Going through the data below, copy out each line where the word "vent" shows up.

[Start of Attachment]

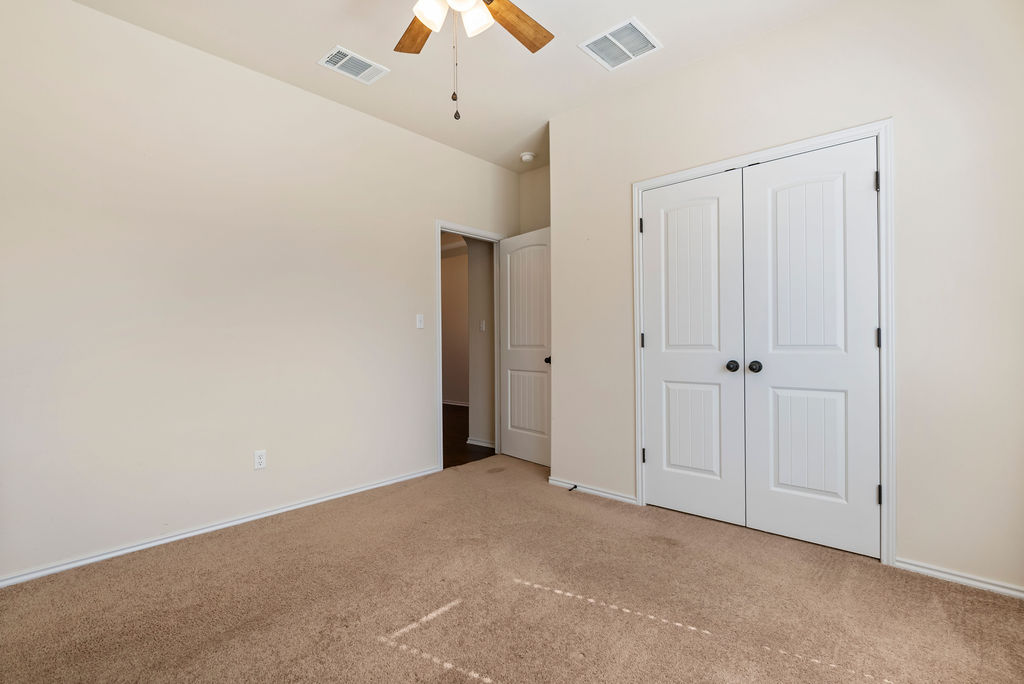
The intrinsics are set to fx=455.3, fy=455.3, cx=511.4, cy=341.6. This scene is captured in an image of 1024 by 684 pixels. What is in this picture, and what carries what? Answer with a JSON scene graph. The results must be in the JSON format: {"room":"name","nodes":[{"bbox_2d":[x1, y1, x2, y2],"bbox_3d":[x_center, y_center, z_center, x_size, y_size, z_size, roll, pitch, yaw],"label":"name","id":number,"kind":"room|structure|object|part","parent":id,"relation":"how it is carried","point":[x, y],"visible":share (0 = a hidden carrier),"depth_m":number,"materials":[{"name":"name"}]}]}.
{"room":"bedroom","nodes":[
{"label":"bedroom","id":0,"kind":"room"},
{"bbox_2d":[0,1,519,584],"bbox_3d":[-1.302,-0.285,3.140,0.122,2.752,4.256,0,0,42],"label":"left wall","id":1,"kind":"structure","parent":0,"point":[93,12],"depth_m":2.53,"materials":[{"name":"beige paint"}]},
{"bbox_2d":[0,465,440,587],"bbox_3d":[-1.579,1.063,2.757,0.014,0.058,2.990,0,0,42],"label":"baseboard","id":2,"kind":"structure","parent":1,"relation":"attached to","point":[279,511],"depth_m":2.51,"materials":[{"name":"white paint"}]},
{"bbox_2d":[253,449,265,469],"bbox_3d":[-1.542,0.720,2.788,0.008,0.115,0.070,0,0,42],"label":"wall socket","id":3,"kind":"object","parent":1,"relation":"attached to","point":[257,457],"visible":0.99,"depth_m":2.78,"materials":[{"name":"white plastic"}]},
{"bbox_2d":[415,313,423,328],"bbox_3d":[-0.730,-0.166,3.640,0.018,0.115,0.069,0,0,42],"label":"light switch","id":4,"kind":"object","parent":1,"relation":"attached to","point":[419,324],"visible":0.98,"depth_m":3.64,"materials":[{"name":"white plastic"}]},
{"bbox_2d":[436,221,505,469],"bbox_3d":[-0.366,0.027,4.157,0.147,2.097,0.871,0,0,42],"label":"door frame","id":5,"kind":"structure","parent":1,"relation":"attached to","point":[439,228],"depth_m":3.90,"materials":[{"name":"white paint"}]},
{"bbox_2d":[499,227,551,465],"bbox_3d":[0.132,0.047,4.092,0.740,2.039,0.162,0,0,42],"label":"door","id":6,"kind":"structure","parent":5,"relation":"attached to","point":[509,353],"depth_m":4.07,"materials":[{"name":"white paint"}]},
{"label":"panel","id":7,"kind":"part","parent":6,"relation":"part of","materials":[{"name":"white paint"}]},
{"bbox_3d":[0.321,0.153,3.829,0.087,0.065,0.074,0,0,-37],"label":"door knob","id":8,"kind":"part","parent":6,"relation":"part of","materials":[{"name":"black metal"}]},
{"bbox_2d":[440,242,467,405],"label":"hallway wall","id":9,"kind":"structure","parent":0,"point":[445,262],"depth_m":7.68,"materials":[{"name":"beige paint"}]},
{"bbox_2d":[442,399,468,406],"bbox_3d":[-0.738,1.034,7.443,3.214,0.081,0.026,0,0,42],"label":"hallway baseboard","id":10,"kind":"structure","parent":9,"relation":"attached to","point":[453,403],"depth_m":7.67,"materials":[{"name":"white paint"}]},
{"bbox_2d":[65,0,852,170],"bbox_3d":[-0.021,-1.715,1.753,3.851,0.107,4.258,0,0,42],"label":"ceiling","id":11,"kind":"structure","parent":0,"point":[670,36],"depth_m":2.62,"materials":[{"name":"beige paint"}]},
{"bbox_2d":[319,45,388,84],"bbox_3d":[-0.951,-1.653,2.737,0.222,0.012,0.345,0,0,42],"label":"ceiling vent","id":12,"kind":"object","parent":11,"relation":"attached to","point":[335,50],"visible":0.99,"depth_m":2.72,"materials":[{"name":"white metal"}]},
{"bbox_2d":[397,0,556,122],"bbox_3d":[-0.193,-1.246,1.683,1.174,0.832,1.178,0,0,42],"label":"ceiling fan","id":13,"kind":"object","parent":11,"relation":"hanging from","point":[491,0],"visible":0.98,"depth_m":1.85,"materials":[{"name":"metal"}]},
{"bbox_3d":[-0.405,-1.359,2.019,0.217,0.043,0.408,0,0,-17],"label":"fan blade","id":14,"kind":"part","parent":13,"relation":"part of","materials":[{"name":"brown wood"}]},
{"bbox_3d":[-0.315,-1.286,1.784,0.106,0.116,0.111,0,0,42],"label":"shade","id":15,"kind":"part","parent":13,"relation":"part of","materials":[{"name":"white glass"}]},
{"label":"globe","id":16,"kind":"part","parent":13,"relation":"part of","materials":[{"name":"white glass"}]},
{"bbox_3d":[-0.149,-1.296,1.838,0.116,0.115,0.117,0,0,42],"label":"shade","id":17,"kind":"part","parent":13,"relation":"part of","materials":[{"name":"white glass"}]},
{"bbox_3d":[-0.002,-1.368,1.985,0.226,0.044,0.414,0,0,42],"label":"fan blade","id":18,"kind":"part","parent":13,"relation":"part of","materials":[{"name":"brown wood"}]},
{"bbox_2d":[519,152,535,162],"bbox_3d":[0.140,-1.652,4.095,0.137,0.044,0.135,0,0,42],"label":"smoke detector","id":19,"kind":"object","parent":11,"relation":"attached to","point":[526,156],"visible":1,"depth_m":4.06,"materials":[{"name":"white plastic"}]},
{"bbox_2d":[578,16,661,70],"bbox_3d":[0.611,-1.663,2.562,0.349,0.013,0.333,0,0,42],"label":"ceiling vent","id":20,"kind":"object","parent":11,"relation":"attached to","point":[634,22],"visible":1,"depth_m":2.55,"materials":[{"name":"white metal"}]},
{"bbox_2d":[442,404,496,468],"bbox_3d":[-1.614,1.121,5.986,4.351,0.099,4.032,0,0,42],"label":"hallway floor","id":21,"kind":"structure","parent":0,"point":[443,443],"depth_m":4.86,"materials":[{"name":"brown wood"}]},
{"bbox_2d":[465,237,496,449],"bbox_3d":[-0.249,-0.271,4.776,0.601,2.689,0.160,0,0,42],"label":"hallway wall","id":22,"kind":"structure","parent":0,"point":[475,296],"depth_m":4.69,"materials":[{"name":"paint"}]},
{"bbox_2d":[465,436,495,448],"bbox_3d":[-0.286,1.044,4.668,0.523,0.074,0.017,0,0,42],"label":"hallway baseboard","id":23,"kind":"structure","parent":22,"relation":"attached to","point":[479,443],"depth_m":4.69,"materials":[{"name":"white paint"}]},
{"bbox_2d":[479,320,485,331],"bbox_3d":[-0.307,-0.167,4.694,0.070,0.115,0.019,0,0,42],"label":"hallway light switch","id":24,"kind":"object","parent":22,"relation":"attached to","point":[483,328],"visible":0.98,"depth_m":4.69,"materials":[{"name":"white plastic"}]},
{"bbox_2d":[0,453,1023,683],"bbox_3d":[0.020,1.117,1.744,3.998,0.100,4.102,0,0,42],"label":"carpet floor","id":25,"kind":"structure","parent":0,"point":[944,591],"depth_m":1.86,"materials":[{"name":"carpet"}]},
{"bbox_2d":[517,164,549,233],"bbox_3d":[0.481,-0.279,4.201,1.065,2.792,0.123,0,0,42],"label":"alcove wall","id":26,"kind":"structure","parent":0,"point":[536,212],"depth_m":4.37,"materials":[{"name":"beige paint"}]},
{"bbox_2d":[549,1,1023,595],"bbox_3d":[1.381,-0.300,2.590,2.810,2.763,0.124,0,0,42],"label":"right wall","id":27,"kind":"structure","parent":0,"point":[798,26],"depth_m":2.11,"materials":[{"name":"paint"}]},
{"bbox_2d":[551,477,638,505],"bbox_3d":[0.541,1.045,3.221,0.737,0.059,0.014,0,0,42],"label":"baseboard","id":28,"kind":"structure","parent":27,"relation":"attached to","point":[618,497],"depth_m":3.18,"materials":[{"name":"white paint"}]},
{"bbox_2d":[568,483,577,490],"bbox_3d":[0.429,1.034,3.230,0.027,0.028,0.081,0,0,42],"label":"door stop","id":29,"kind":"object","parent":28,"relation":"attached to","point":[574,487],"visible":0.95,"depth_m":3.23,"materials":[{"name":"black metal"}]},
{"bbox_2d":[631,120,893,564],"bbox_3d":[1.316,0.017,2.575,1.318,2.121,0.023,0,0,42],"label":"closet door frame","id":30,"kind":"structure","parent":27,"relation":"attached to","point":[882,126],"depth_m":2.18,"materials":[{"name":"white paint"}]},
{"bbox_3d":[0.845,-0.751,2.984,0.027,0.103,0.027,0,0,42],"label":"hinge","id":31,"kind":"part","parent":30,"relation":"part of","materials":[{"name":"black metal"}]},
{"bbox_3d":[0.865,0.747,3.008,0.029,0.095,0.029,0,0,42],"label":"hinge","id":32,"kind":"part","parent":30,"relation":"part of","materials":[{"name":"black metal"}]},
{"bbox_2d":[640,168,746,523],"bbox_3d":[1.069,0.042,2.771,0.609,2.039,0.096,0,0,42],"label":"left closet door","id":33,"kind":"structure","parent":30,"relation":"in","point":[650,340],"depth_m":2.75,"materials":[{"name":"white paint"}]},
{"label":"panel","id":34,"kind":"part","parent":33,"relation":"part of","materials":[{"name":"white paint"}]},
{"bbox_3d":[1.256,0.141,2.612,0.061,0.060,0.063,0,0,42],"label":"knob","id":35,"kind":"part","parent":33,"relation":"part of","materials":[{"name":"black metal"}]},
{"bbox_2d":[740,137,881,558],"bbox_3d":[1.539,0.036,2.367,0.608,2.040,0.101,0,0,42],"label":"right closet door","id":36,"kind":"structure","parent":30,"relation":"in","point":[774,351],"depth_m":2.36,"materials":[{"name":"white paint"}]},
{"bbox_3d":[1.340,0.139,2.521,0.064,0.061,0.066,0,0,42],"label":"knob","id":37,"kind":"part","parent":36,"relation":"part of","materials":[{"name":"black metal"}]},
{"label":"panel","id":38,"kind":"part","parent":36,"relation":"part of","materials":[{"name":"white paint"}]},
{"bbox_3d":[1.769,-0.016,2.208,0.022,0.098,0.022,0,0,42],"label":"hinge","id":39,"kind":"part","parent":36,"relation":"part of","materials":[{"name":"black metal"}]},
{"bbox_2d":[894,557,1023,598],"bbox_3d":[2.100,1.041,1.908,0.740,0.058,0.014,0,0,42],"label":"baseboard","id":40,"kind":"structure","parent":27,"relation":"attached to","point":[1006,591],"depth_m":2.01,"materials":[{"name":"white paint"}]}
]}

[End of Attachment]

▶ **Result of this exercise**:
{"bbox_2d":[319,45,388,84],"bbox_3d":[-0.951,-1.653,2.737,0.222,0.012,0.345,0,0,42],"label":"ceiling vent","id":12,"kind":"object","parent":11,"relation":"attached to","point":[335,50],"visible":0.99,"depth_m":2.72,"materials":[{"name":"white metal"}]},
{"bbox_2d":[578,16,661,70],"bbox_3d":[0.611,-1.663,2.562,0.349,0.013,0.333,0,0,42],"label":"ceiling vent","id":20,"kind":"object","parent":11,"relation":"attached to","point":[634,22],"visible":1,"depth_m":2.55,"materials":[{"name":"white metal"}]},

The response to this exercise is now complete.